* Exercise aim *
Rewrite the text of the rows as a Markdown table with the columns "Number" and "Line," starting at the first line of the rows and ending with the line containing "cuidado del medio ambiente, dialogo", inclusive. Leave out the pictures and any blank lines.

•••••

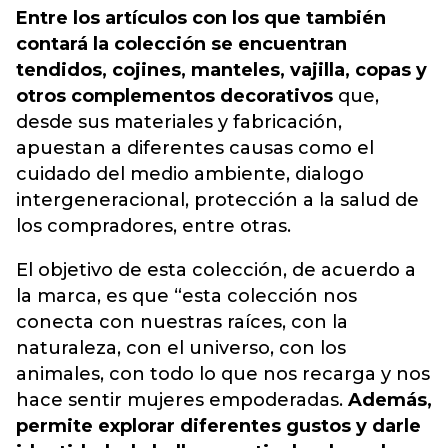
Entre los artículos con los que también
contará la colección se encuentran
tendidos, cojines, manteles, vajilla, copas y
otros complementos decorativos
que,
desde sus materiales y fabricación,
apuestan a diferentes causas como el
cuidado del medio ambiente, dialogo
intergeneracional, protección a la salud de
los compradores, entre otras.
El objetivo de esta colección, de acuerdo a
la marca, es que “esta colección nos
conecta con nuestras raíces, con la
naturaleza, con el universo, con los
animales, con todo lo que nos recarga y nos
hace sentir mujeres empoderadas.
Además,
permite explorar diferentes gustos y darle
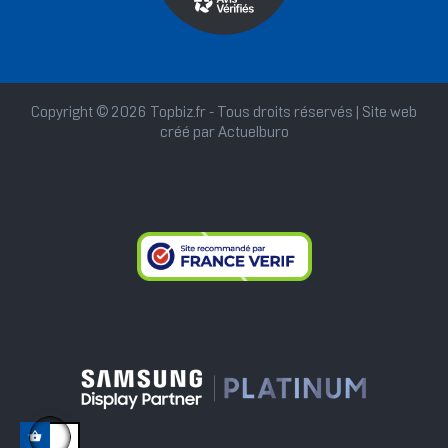
Copyright © 2026 Topbiz.fr - Tous droits réservés | Site web
créé par
Actuelburo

•••••

* Answer for the task *
| Number | Line |
|---|---|
| 1 | Entre los artículos con los que también |
| 2 | contará la colección se encuentran |
| 3 | tendidos, cojines, manteles, vajilla, copas y |
| 4 | otros complementos decorativos |
| 5 | que, |
| 6 | desde sus materiales y fabricación, |
| 7 | apuestan a diferentes causas como el |
| 8 | cuidado del medio ambiente, dialogo |